U.S. and Canadian stocks fell on Tuesday as investors weighed chances that the Federal Reserve could delay cutting interest rates, while Tesla shares dropped after the electric car maker posted fewer quarterly deliveries for the first time in nearly four years.
Investor caution grew as U.S. Treasury 10-year yields rose to their highest since late November. Canada’s 10-year bond yield touched its highest level since mid-February at 3.678%.
Recent solid U.S. economic reports have raised doubts about whether the Fed could deliver the three rate cuts outlined in its latest forecast.
“The narrative of ‘higher for longer’ is coming back into play despite the fact that the Fed does see a rate cut sometime this year. So this has got the market worried,” said Quincy Krosby, chief global strategist at LPL Financial in Charlotte, North Carolina.
“Healthy markets do need to pull back and most likely this is that pullback,” Krosby said. The S&P 500 remains up about 9% for the year so far.
Data on Tuesday showed new orders for U.S.-manufactured goods rebounded more than expected in February, while U.S. job openings held steady at higher levels.
The market has pared back expectations for Fed rate cuts to about two this year, from three a few weeks ago, according to LSEG’s rate probability app.

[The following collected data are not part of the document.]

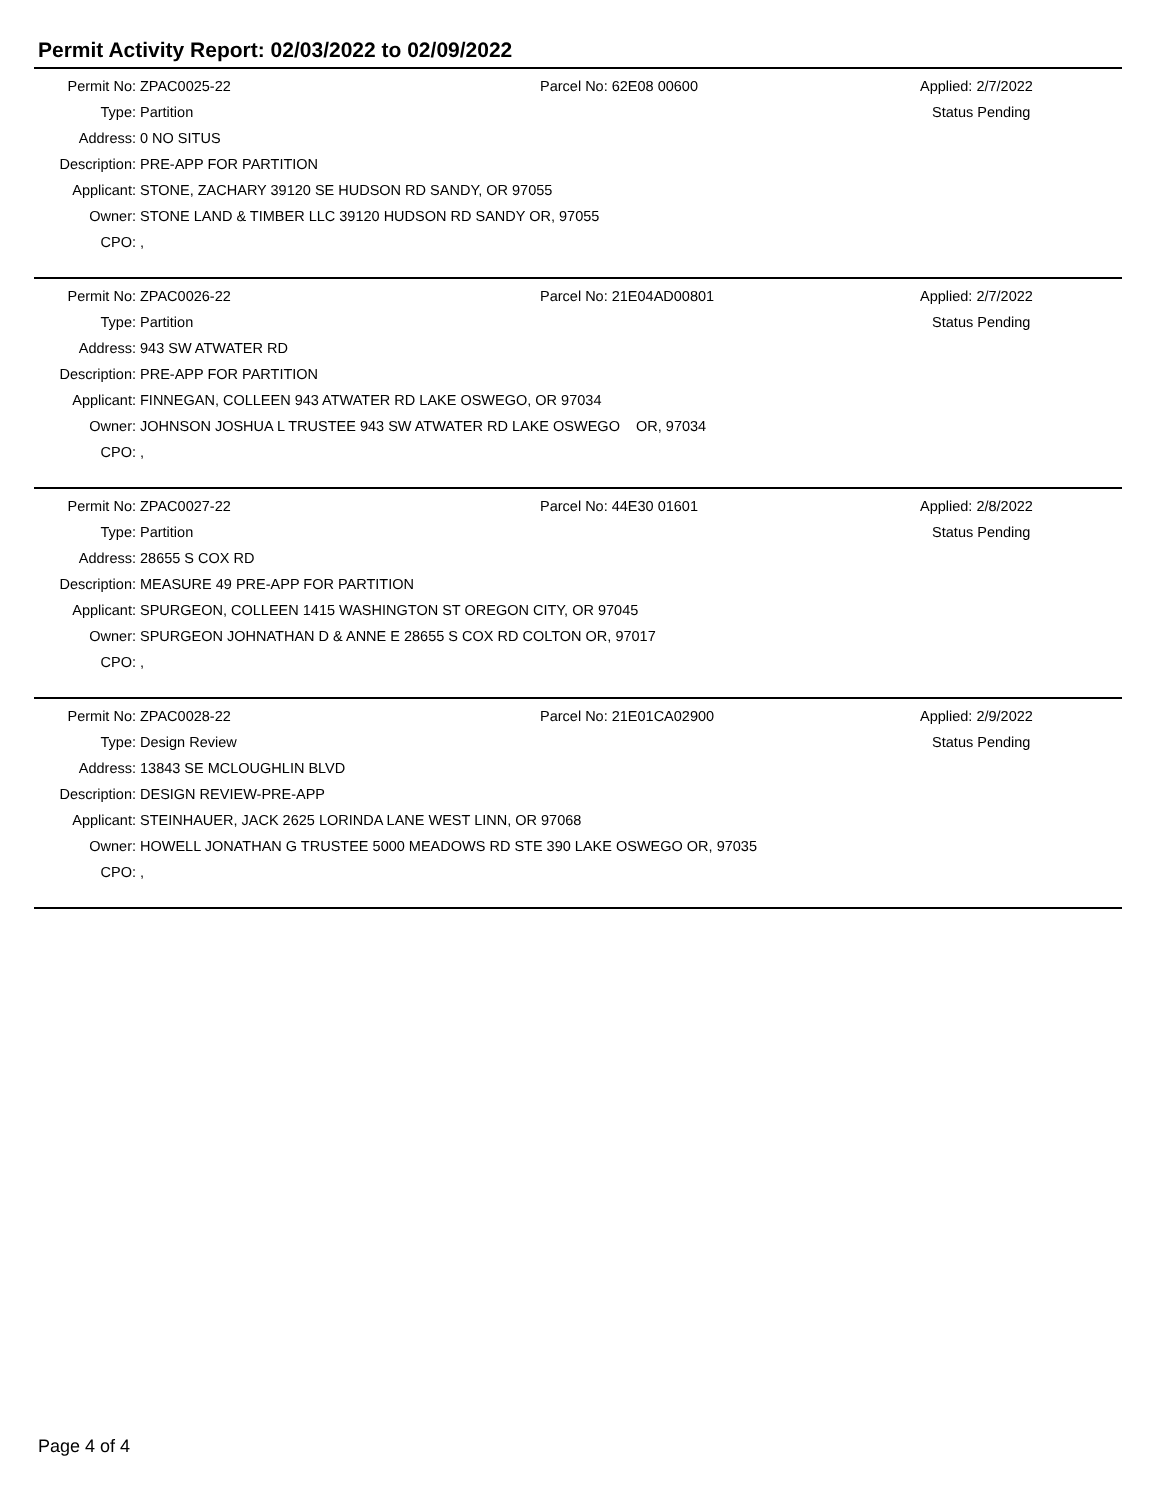Permit Activity Report: 02/03/2022 to 02/09/2022
Permit No: ZPAC0025-22 Parcel No: 62E08 00600 Applied: 2/7/2022
Type: Partition Status Pending
Address: 0 NO SITUS
Description: PRE-APP FOR PARTITION
Applicant: STONE, ZACHARY 39120 SE HUDSON RD SANDY, OR 97055
Owner: STONE LAND & TIMBER LLC 39120 HUDSON RD SANDY OR, 97055
CPO:,
Permit No: ZPAC0026-22 Parcel No: 21E04AD00801 Applied: 2/7/2022
Type: Partition Status Pending
Address: 943 SW ATWATER RD
Description: PRE-APP FOR PARTITION
Applicant: FINNEGAN, COLLEEN 943 ATWATER RD LAKE OSWEGO, OR 97034
Owner: JOHNSON JOSHUA L TRUSTEE 943 SW ATWATER RD LAKE OSWEGO OR, 97034
CPO:,
Permit No: ZPAC0027-22 Parcel No: 44E30 01601 Applied: 2/8/2022
Type: Partition Status Pending
Address: 28655 S COX RD
Description: MEASURE 49 PRE-APP FOR PARTITION
Applicant: SPURGEON, COLLEEN 1415 WASHINGTON ST OREGON CITY, OR 97045
Owner: SPURGEON JOHNATHAN D & ANNE E 28655 S COX RD COLTON OR, 97017
CPO:,
Permit No: ZPAC0028-22 Parcel No: 21E01CA02900 Applied: 2/9/2022
Type: Design Review Status Pending
Address: 13843 SE MCLOUGHLIN BLVD
Description: DESIGN REVIEW-PRE-APP
Applicant: STEINHAUER, JACK 2625 LORINDA LANE WEST LINN, OR 97068
Owner: HOWELL JONATHAN G TRUSTEE 5000 MEADOWS RD STE 390 LAKE OSWEGO OR, 97035
CPO:,
Page 4 of 4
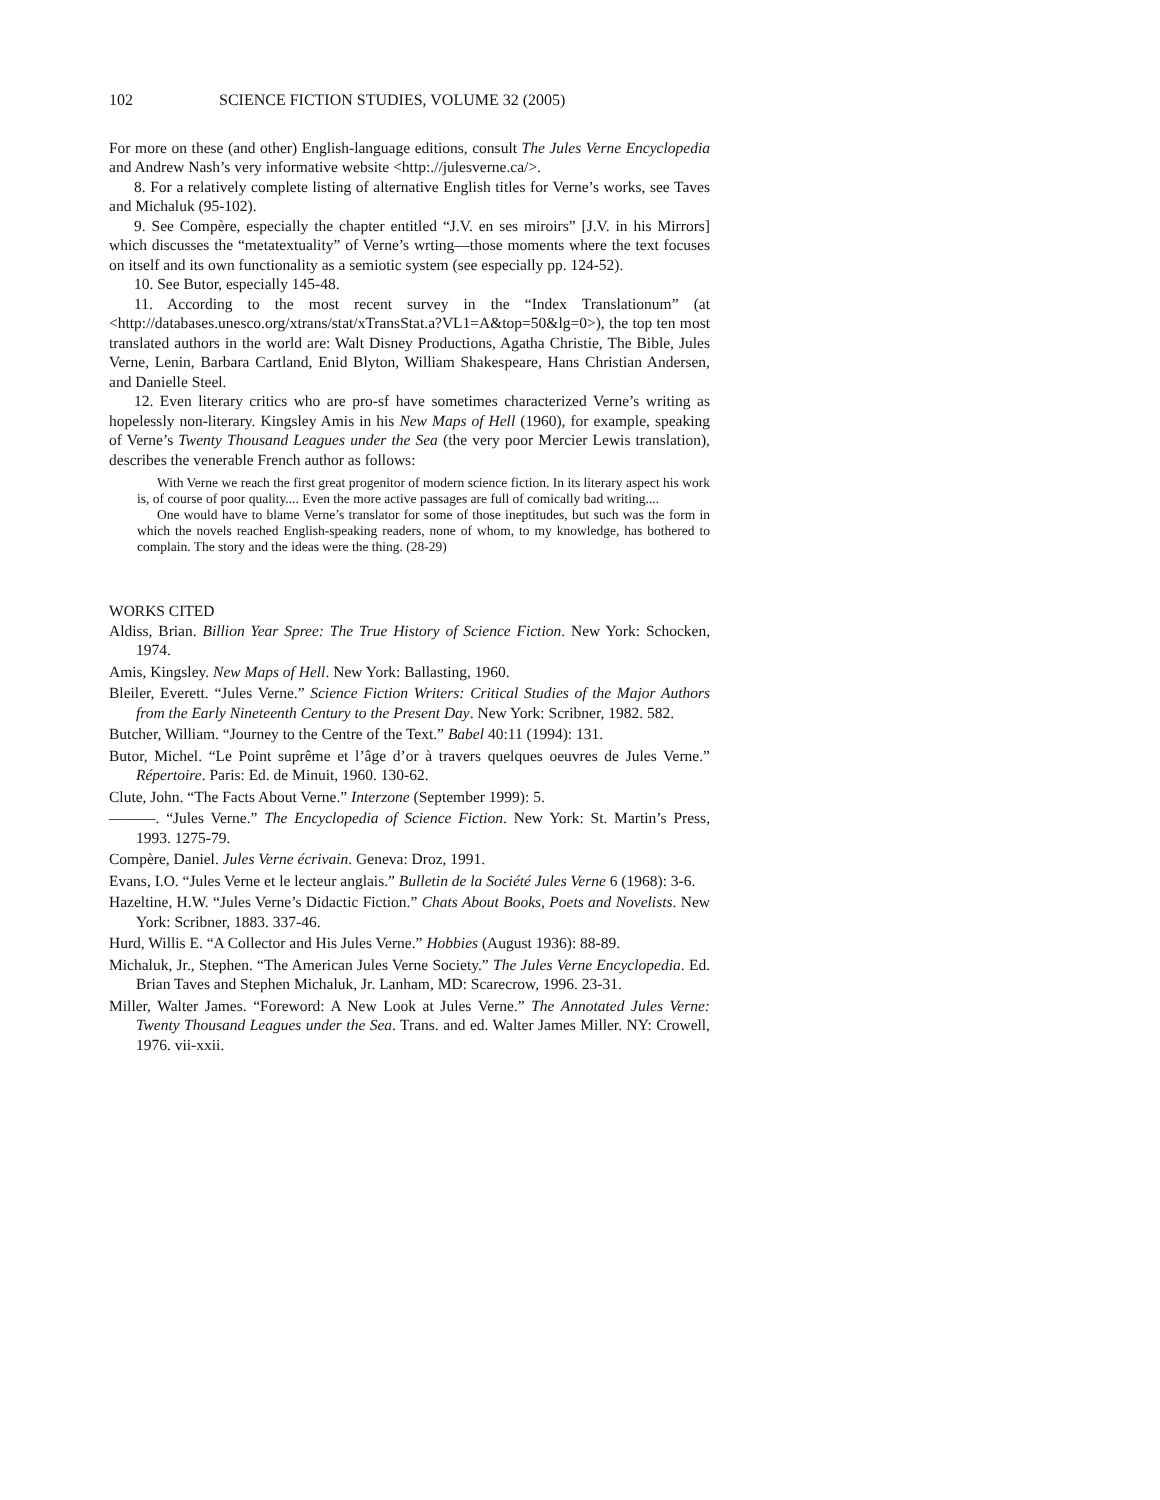102 SCIENCE FICTION STUDIES, VOLUME 32 (2005)
For more on these (and other) English-language editions, consult The Jules Verne Encyclopedia and Andrew Nash’s very informative website <http:.//julesverne.ca/>.
8. For a relatively complete listing of alternative English titles for Verne’s works, see Taves and Michaluk (95-102).
9. See Compère, especially the chapter entitled “J.V. en ses miroirs” [J.V. in his Mirrors] which discusses the “metatextuality” of Verne’s wrting—those moments where the text focuses on itself and its own functionality as a semiotic system (see especially pp. 124-52).
10. See Butor, especially 145-48.
11. According to the most recent survey in the “Index Translationum” (at <http://databases.unesco.org/xtrans/stat/xTransStat.a?VL1=A&top=50&lg=0>), the top ten most translated authors in the world are: Walt Disney Productions, Agatha Christie, The Bible, Jules Verne, Lenin, Barbara Cartland, Enid Blyton, William Shakespeare, Hans Christian Andersen, and Danielle Steel.
12. Even literary critics who are pro-sf have sometimes characterized Verne’s writing as hopelessly non-literary. Kingsley Amis in his New Maps of Hell (1960), for example, speaking of Verne’s Twenty Thousand Leagues under the Sea (the very poor Mercier Lewis translation), describes the venerable French author as follows:
With Verne we reach the first great progenitor of modern science fiction. In its literary aspect his work is, of course of poor quality.... Even the more active passages are full of comically bad writing....
One would have to blame Verne’s translator for some of those ineptitudes, but such was the form in which the novels reached English-speaking readers, none of whom, to my knowledge, has bothered to complain. The story and the ideas were the thing. (28-29)
WORKS CITED
Aldiss, Brian. Billion Year Spree: The True History of Science Fiction. New York: Schocken, 1974.
Amis, Kingsley. New Maps of Hell. New York: Ballasting, 1960.
Bleiler, Everett. “Jules Verne.” Science Fiction Writers: Critical Studies of the Major Authors from the Early Nineteenth Century to the Present Day. New York: Scribner, 1982. 582.
Butcher, William. “Journey to the Centre of the Text.” Babel 40:11 (1994): 131.
Butor, Michel. “Le Point suprême et l’âge d’or à travers quelques oeuvres de Jules Verne.” Répertoire. Paris: Ed. de Minuit, 1960. 130-62.
Clute, John. “The Facts About Verne.” Interzone (September 1999): 5.
———. “Jules Verne.” The Encyclopedia of Science Fiction. New York: St. Martin’s Press, 1993. 1275-79.
Compère, Daniel. Jules Verne écrivain. Geneva: Droz, 1991.
Evans, I.O. “Jules Verne et le lecteur anglais.” Bulletin de la Société Jules Verne 6 (1968): 3-6.
Hazeltine, H.W. “Jules Verne’s Didactic Fiction.” Chats About Books, Poets and Novelists. New York: Scribner, 1883. 337-46.
Hurd, Willis E. “A Collector and His Jules Verne.” Hobbies (August 1936): 88-89.
Michaluk, Jr., Stephen. “The American Jules Verne Society.” The Jules Verne Encyclopedia. Ed. Brian Taves and Stephen Michaluk, Jr. Lanham, MD: Scarecrow, 1996. 23-31.
Miller, Walter James. “Foreword: A New Look at Jules Verne.” The Annotated Jules Verne: Twenty Thousand Leagues under the Sea. Trans. and ed. Walter James Miller. NY: Crowell, 1976. vii-xxii.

Fed officials who spoke on Tuesday reiterated that the U.S. central bank is in no rush to cut rates.
San Francisco Fed President Mary Daly cited a “real risk” of cutting rates too soon and locking in too-high inflation. Fed Bank of Cleveland President Loretta Mester said she still expected the central bank to be able to cut rates this year, noting that the easing might kick off at its June policy meeting if economic data allows it.
Investors are eagerly awaiting Friday’s U.S. non-farm payrolls data. Canadian jobs figures for March will also be released at the same time.
The Toronto Stock Exchange’s S&P/TSX composite index ended down 110.15 points, or 0.5%, at 22,075.10, pulling back from a record closing high on Monday.
The telecom sector led declines in Toronto, falling 2%, after brokerage BMO cut its share price targets for several names in the sector. The firm also lowered its ratings on both BCE Inc. and Quebecor Inc. to “market perform” from “outperform” on a slower growth outlook based on competitive pressures.
Real estate was down 1.3%. Industrials and heavily-weighed financials were also a drag, with both sectors losing 1%. Helping to offset those declines were gains for resource shares.
The energy sector added 1.2% as oil settled 1.7% higher at US$85.15 a barrel. The move in oil came as supplies face fresh threats from Ukrainian attacks on Russian energy facilities.
The materials sector added 0.6% as copper prices rose and gold climbed to a fresh record high.
On Wall Street, Tesla’s stock dropped 4.9%, one of the biggest drags on the S&P 500 and Nasdaq.
Health-care shares were also among the day’s weakest performers in the U.S. Shares of UnitedHealth, CVS Health and Humana all fell sharply as the U.S. government kept reimbursement rates for providers of Medicare Advantage health plans unchanged.
The Dow Jones Industrial Average fell 396.61 points, or 1%, to 39,170.24. The S&P 500 lost 37.96 points, or 0.72%, at 5,205.81 and the Nasdaq Composite dropped 156.38 points, or 0.95%, to 16,240.45.
Among other stock decliners, Calvin Klein-parent PVH Corp’s shares tumbled 22.2% after the retailer forecast a roughly 11% drop in first-quarter revenue.
Volume on U.S. exchanges totaled 11.12 billion shares, compared with the 11.87 billion average for the full session over the last 20 trading days. Declining issues outnumbered advancers on the NYSE by a 2.86-to-1 ratio; on Nasdaq, a 2.63-to-1 ratio favored decliners. The S&P 500 posted 24 new 52-week highs and four new lows; the Nasdaq Composite recorded 53 new highs and 124 new lows.